Furthest along in the Celldex pipeline is CDX-3379, so arguably, that is the real source of its current value. CDX-3379 is a human immunoglobulin G1 lambda antibody that selectively binds and inhibits ErbB3 activity. Top line Phase 2 data is expected before the end of this year. This trial is in HNSCC, or head and neck squamous cell carcinoma, in combination with Erbitux, in second-line patients. Preliminary data was announced in June 2019, showing that biomarkers for a set of mutations (FAT1 and NOTCH1, NOTCH2, or NOTCH3) were associated with clinical activity. I believe that positive Phase 2 results later this year would significantly increase the value of Celldex.
CDX-1140 and CDX-301
CDX-1140 is in a Phase 1 study which includes patients with advanced or refractory cancers. Top line full Phase 1 data is expected before the end of 2020. CDX-1140 is an antibody to CD40, which is expressed on antigen-presenting cells. Celldex claims its CD40 antibody is engineered to balance good systemic exposure and safety with potent therapeutic activity. Both the monotherapy and combination with CDX-301 dose escalation portions of the Phase 1 dose escalation portion of the trial are complete, with an identified maximum tolerated dose and recommended Phase 2 dose of 1.5 mg/kg. Expansion cohorts are now actively recruiting, including two arms: CDX-1140 with Keytruda (pembrolizumab) in patients who have progressed on a checkpoint therapy and CDX-1140 in combination with CDX-301 in patients with head and neck squamous cell carcinoma. A combination of CDX-1140 with standard of care chemotherapy in first-line metastatic pancreatic cancer is expected to initiate later in 2020.
Cash and run rate
Phase 1 trials are relatively inexpensive. Phase 3 trials are the most expensive. As the above-described candidates progress through the trial phases, Celldex’s operating expenses will increase. As I predicted was likely in my prior article, the company raised cash with a stock offering in Q2. The gross proceeds were about $150 million. Celldex also raised another $24 million from a separate equity offering. At the end of Q2 2020, it had a cash and equivalents balance of $207 million. Celldex stated that would be sufficient to fund operations through 2023, but it does not preclude further stock offerings. The net loss in Q2 was near $11.0 million, most of which, $9.7 million, was for research & development.
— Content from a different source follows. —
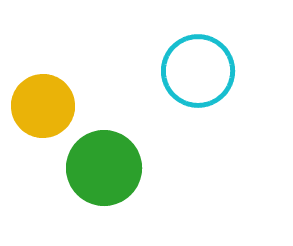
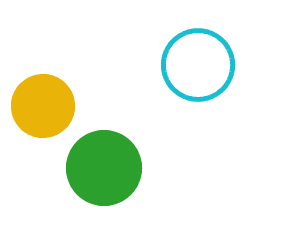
cyan circle: moved 6 px up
At the close of market on September 30, Celldex had a market capitalization of $594 million. That is not much if you think one or more of its potential therapies will be commercialized and generate significant income. But it will take larger-scale trials to get any therapy all the way to where an application can be submitted to the FDA. All in all, I think the stock price is still reasonable even after the 2020 price surge, but future progress depends on continued good data being released. Cancer trial results are binary, allowing investors to make a lot or lose a lot when released. This is not a stock for risk-averse investors.
Disclosure: I/we have no positions in any stocks mentioned, and no plans to initiate any positions within the next 72 hours. I wrote this article myself, and it expresses my own opinions. I am not receiving compensation for it (other than from Seeking Alpha). I have no business relationship with any company whose stock is mentioned in this article.